A co-operative venture involving 21 leading insurers and brokers has launched an initiative called Oasis, which seeks to cut the cost of catastrophe modelling by 50% within five years. The owners, which include Lloyd’s, Allianz, Zurich, Aon, Willis and Guy Carpenter, say it should also improve the transparency and flexibility of the models.
It is the first major launch of this type for nearly 20 years, and others such as Captive insurers and corporate risk managers will be invited to take part. Unlike the three players that have dominated the catastrophe modelling market up to now, Oasis is not-for-profit
“It is clearly key for the market to have model transparency and choice. Oasis, an open framework, adds to the pool of knowledge and gives choice to the market,” says Tom Bolt, Director of Performance Management at Lloyd’s.

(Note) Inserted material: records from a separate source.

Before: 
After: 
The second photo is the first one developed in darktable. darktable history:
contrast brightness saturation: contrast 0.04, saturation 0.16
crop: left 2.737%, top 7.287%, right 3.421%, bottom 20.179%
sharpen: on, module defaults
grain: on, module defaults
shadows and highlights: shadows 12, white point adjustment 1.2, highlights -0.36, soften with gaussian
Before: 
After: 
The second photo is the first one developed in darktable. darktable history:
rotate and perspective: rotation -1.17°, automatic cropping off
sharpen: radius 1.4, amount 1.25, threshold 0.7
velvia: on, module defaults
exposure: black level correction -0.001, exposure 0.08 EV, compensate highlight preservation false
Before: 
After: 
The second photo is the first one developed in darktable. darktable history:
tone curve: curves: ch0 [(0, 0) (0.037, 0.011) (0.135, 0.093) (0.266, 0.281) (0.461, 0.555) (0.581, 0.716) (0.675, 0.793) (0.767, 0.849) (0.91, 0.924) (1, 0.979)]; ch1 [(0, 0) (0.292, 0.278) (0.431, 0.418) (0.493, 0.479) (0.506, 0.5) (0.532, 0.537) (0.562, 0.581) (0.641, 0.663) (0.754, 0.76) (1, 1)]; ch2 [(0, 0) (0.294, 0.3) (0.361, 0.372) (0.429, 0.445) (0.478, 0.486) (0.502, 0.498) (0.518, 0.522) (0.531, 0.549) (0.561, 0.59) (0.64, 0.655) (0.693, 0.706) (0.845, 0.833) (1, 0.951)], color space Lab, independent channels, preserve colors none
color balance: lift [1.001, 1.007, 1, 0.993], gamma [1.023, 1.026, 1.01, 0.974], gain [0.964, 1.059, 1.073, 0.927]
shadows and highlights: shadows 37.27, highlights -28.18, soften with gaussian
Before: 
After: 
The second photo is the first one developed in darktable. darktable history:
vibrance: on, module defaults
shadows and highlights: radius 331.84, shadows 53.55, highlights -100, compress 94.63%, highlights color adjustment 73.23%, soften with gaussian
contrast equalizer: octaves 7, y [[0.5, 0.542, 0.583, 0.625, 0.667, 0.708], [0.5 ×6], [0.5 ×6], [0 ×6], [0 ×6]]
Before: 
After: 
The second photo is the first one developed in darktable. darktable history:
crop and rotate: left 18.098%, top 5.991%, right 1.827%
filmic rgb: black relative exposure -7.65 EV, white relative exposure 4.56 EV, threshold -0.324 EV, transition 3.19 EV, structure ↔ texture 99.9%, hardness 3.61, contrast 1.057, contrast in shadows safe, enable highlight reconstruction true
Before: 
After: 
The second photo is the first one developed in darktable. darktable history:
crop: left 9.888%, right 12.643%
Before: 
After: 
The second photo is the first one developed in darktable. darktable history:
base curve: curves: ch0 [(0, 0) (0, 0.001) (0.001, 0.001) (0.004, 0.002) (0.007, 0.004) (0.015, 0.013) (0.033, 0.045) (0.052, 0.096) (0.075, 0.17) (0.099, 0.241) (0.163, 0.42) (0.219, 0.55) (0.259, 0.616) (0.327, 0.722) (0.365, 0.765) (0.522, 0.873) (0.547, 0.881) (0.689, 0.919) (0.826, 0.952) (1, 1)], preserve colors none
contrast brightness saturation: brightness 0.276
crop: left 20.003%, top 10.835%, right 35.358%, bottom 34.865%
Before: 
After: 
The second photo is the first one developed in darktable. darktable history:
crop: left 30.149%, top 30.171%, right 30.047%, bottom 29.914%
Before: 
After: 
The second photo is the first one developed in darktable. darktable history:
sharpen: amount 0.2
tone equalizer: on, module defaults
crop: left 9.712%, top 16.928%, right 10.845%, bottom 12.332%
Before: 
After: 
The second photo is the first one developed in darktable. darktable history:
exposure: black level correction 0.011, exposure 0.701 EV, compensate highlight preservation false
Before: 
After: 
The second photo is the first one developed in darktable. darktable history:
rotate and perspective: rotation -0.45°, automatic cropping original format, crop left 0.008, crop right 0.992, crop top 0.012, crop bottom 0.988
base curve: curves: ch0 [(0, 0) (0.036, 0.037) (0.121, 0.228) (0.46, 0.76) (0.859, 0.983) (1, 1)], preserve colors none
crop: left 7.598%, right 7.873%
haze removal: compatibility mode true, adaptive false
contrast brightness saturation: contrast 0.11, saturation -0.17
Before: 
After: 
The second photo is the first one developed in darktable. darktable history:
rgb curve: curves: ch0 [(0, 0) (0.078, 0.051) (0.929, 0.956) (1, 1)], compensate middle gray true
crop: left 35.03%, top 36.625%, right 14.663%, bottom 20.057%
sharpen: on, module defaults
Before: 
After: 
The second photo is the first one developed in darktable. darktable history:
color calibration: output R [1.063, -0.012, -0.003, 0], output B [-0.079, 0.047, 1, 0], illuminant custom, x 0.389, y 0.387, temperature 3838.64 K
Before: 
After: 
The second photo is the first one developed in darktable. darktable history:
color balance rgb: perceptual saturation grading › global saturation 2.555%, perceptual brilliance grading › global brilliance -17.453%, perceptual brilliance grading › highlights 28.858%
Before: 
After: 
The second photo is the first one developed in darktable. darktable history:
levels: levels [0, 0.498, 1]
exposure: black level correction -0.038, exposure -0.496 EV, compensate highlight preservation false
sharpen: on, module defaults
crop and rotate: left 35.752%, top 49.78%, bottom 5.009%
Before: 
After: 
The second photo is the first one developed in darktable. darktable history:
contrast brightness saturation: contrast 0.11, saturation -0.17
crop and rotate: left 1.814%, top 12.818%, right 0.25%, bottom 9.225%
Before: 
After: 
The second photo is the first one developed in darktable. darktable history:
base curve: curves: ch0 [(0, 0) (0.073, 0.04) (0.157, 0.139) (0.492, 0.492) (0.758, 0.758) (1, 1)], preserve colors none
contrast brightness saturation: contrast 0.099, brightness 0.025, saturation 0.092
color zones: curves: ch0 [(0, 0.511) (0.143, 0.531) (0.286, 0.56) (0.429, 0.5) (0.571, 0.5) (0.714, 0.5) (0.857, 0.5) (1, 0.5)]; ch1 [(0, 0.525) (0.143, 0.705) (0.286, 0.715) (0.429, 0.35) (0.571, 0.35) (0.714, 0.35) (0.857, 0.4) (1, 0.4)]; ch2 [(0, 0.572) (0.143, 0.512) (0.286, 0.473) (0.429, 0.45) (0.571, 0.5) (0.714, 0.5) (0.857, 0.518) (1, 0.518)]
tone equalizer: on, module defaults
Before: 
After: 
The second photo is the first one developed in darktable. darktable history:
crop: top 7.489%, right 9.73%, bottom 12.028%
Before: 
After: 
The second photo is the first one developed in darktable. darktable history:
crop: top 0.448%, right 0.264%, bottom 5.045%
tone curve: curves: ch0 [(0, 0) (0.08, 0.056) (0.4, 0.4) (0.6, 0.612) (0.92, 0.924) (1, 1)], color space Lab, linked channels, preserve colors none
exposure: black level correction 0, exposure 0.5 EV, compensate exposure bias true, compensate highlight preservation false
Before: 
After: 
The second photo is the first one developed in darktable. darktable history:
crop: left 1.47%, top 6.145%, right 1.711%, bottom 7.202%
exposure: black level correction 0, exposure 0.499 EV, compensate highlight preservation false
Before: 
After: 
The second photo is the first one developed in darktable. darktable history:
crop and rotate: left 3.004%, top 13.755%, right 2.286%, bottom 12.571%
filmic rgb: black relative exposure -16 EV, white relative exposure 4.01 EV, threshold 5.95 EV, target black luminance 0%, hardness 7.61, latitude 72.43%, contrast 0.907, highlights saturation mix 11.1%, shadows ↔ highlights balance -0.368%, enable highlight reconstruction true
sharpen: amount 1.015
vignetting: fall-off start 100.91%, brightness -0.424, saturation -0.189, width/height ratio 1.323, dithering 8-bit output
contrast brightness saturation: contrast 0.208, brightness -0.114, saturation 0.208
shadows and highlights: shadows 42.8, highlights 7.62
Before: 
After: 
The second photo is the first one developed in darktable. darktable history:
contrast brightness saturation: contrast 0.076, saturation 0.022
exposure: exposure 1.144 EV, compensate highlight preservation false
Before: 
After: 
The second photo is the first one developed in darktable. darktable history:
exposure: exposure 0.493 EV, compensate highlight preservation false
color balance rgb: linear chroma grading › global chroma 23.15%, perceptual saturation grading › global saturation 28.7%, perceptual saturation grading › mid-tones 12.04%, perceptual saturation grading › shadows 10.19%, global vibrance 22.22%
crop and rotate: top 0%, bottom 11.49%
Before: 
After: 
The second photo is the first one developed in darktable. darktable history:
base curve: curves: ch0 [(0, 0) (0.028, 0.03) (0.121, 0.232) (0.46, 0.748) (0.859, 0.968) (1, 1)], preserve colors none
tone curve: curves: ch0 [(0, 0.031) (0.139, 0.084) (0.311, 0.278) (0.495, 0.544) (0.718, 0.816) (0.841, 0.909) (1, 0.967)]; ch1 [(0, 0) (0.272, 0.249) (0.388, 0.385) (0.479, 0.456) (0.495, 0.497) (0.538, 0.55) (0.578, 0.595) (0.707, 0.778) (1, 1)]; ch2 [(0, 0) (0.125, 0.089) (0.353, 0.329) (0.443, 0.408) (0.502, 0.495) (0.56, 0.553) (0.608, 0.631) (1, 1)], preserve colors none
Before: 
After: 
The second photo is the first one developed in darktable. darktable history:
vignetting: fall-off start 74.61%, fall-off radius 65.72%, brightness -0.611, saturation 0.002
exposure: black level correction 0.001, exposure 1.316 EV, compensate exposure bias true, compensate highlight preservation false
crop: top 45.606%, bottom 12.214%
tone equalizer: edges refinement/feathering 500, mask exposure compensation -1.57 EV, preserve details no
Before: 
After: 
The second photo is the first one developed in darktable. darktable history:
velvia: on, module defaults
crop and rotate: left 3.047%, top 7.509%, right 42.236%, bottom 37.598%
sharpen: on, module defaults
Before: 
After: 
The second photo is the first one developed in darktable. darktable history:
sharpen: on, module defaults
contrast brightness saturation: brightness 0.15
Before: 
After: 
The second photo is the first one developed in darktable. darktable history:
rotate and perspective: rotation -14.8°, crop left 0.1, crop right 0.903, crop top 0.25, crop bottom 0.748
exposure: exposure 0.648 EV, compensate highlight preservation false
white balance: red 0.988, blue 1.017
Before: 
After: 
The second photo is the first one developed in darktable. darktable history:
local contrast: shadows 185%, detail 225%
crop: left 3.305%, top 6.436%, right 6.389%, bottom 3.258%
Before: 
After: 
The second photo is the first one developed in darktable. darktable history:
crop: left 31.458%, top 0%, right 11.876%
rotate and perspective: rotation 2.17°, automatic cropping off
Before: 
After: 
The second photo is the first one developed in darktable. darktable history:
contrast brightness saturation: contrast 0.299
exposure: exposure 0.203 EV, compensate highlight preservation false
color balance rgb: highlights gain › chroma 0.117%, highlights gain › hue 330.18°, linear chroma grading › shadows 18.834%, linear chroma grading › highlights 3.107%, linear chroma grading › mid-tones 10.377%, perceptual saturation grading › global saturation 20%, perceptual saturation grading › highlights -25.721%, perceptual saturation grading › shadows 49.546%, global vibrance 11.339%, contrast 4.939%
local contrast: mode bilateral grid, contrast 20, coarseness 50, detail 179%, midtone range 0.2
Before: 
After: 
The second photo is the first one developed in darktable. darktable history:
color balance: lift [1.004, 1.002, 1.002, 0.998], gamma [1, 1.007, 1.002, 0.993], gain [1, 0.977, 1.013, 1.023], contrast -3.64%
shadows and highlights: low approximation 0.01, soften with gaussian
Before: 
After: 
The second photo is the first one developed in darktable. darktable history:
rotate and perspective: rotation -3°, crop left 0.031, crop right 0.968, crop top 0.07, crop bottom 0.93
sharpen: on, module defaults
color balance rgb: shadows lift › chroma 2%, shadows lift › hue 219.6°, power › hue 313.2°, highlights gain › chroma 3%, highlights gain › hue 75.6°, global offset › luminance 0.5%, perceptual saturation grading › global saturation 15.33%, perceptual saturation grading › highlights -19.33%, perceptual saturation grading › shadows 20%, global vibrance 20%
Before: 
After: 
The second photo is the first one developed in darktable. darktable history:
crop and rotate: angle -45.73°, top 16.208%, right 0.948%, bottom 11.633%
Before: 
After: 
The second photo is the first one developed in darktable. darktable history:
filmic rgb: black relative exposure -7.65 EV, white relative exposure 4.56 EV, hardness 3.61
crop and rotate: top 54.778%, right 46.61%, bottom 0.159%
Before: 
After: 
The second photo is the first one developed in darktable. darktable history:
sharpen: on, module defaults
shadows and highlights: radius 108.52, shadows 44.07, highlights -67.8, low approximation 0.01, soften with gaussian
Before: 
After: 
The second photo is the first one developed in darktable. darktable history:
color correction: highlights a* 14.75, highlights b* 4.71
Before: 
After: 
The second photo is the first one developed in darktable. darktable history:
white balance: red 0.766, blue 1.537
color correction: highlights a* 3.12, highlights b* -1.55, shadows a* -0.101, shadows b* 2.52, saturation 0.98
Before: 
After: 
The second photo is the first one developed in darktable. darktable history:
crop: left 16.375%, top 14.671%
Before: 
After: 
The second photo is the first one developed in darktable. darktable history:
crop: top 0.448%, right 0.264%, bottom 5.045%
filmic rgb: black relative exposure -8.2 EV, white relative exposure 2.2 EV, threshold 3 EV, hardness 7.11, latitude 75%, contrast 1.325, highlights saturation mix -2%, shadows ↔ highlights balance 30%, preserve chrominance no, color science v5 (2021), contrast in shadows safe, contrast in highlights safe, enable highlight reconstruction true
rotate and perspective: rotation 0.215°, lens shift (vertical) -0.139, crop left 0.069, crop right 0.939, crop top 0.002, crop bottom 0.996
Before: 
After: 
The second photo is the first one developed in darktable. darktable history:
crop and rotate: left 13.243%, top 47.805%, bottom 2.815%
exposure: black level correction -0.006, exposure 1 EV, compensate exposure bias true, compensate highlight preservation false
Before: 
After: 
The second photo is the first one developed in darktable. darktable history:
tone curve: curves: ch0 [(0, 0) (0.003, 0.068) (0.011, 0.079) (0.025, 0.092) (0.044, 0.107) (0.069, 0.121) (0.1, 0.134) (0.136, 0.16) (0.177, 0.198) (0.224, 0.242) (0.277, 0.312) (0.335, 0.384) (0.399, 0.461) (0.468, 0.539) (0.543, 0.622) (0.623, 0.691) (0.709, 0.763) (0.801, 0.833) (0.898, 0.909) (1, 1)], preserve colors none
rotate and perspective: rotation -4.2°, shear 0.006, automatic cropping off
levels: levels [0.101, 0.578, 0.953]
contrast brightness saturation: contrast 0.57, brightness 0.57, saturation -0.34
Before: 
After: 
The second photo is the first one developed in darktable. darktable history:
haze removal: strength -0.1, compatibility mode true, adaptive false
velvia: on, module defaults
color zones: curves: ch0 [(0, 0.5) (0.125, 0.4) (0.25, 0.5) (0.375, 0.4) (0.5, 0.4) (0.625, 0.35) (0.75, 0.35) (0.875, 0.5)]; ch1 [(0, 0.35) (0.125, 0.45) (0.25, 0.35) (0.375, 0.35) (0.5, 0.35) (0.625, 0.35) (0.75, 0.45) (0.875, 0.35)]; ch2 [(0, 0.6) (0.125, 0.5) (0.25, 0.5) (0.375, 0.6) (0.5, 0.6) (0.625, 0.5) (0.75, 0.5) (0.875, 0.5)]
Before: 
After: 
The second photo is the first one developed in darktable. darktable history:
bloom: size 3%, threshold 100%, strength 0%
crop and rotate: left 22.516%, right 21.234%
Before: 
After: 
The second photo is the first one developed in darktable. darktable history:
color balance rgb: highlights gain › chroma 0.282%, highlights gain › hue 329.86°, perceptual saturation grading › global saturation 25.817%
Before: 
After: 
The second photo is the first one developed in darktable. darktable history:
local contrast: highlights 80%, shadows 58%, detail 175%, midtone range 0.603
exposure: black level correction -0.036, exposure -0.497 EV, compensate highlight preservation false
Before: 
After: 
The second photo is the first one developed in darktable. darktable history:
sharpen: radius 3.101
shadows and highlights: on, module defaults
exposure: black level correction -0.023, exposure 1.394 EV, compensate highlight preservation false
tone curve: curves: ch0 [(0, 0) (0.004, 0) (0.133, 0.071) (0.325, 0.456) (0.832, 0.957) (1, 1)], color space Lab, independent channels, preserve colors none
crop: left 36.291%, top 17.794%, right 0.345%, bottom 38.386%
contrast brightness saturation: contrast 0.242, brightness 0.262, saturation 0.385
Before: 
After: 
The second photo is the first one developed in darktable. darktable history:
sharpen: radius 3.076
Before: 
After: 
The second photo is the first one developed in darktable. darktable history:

Initially, a number of commercial models will be available, including four for flood, (two for Great Britain plus Australia); three for earthquake (USA, North Africa and Middle East), Cascadia tsunami and Brazilian bush fire.
Organisations such as universities are being invited to put their own models onto the framework. It is designed so that anyone who uses the models can examine the assumptions on which they are based and add their own data if they wish.
“Oasis allows you to get your own view of risk. Much as apps have revolutionised smart phones, so it can revolutionise the market for catastrophe models,” says project director Dickie Whitaker.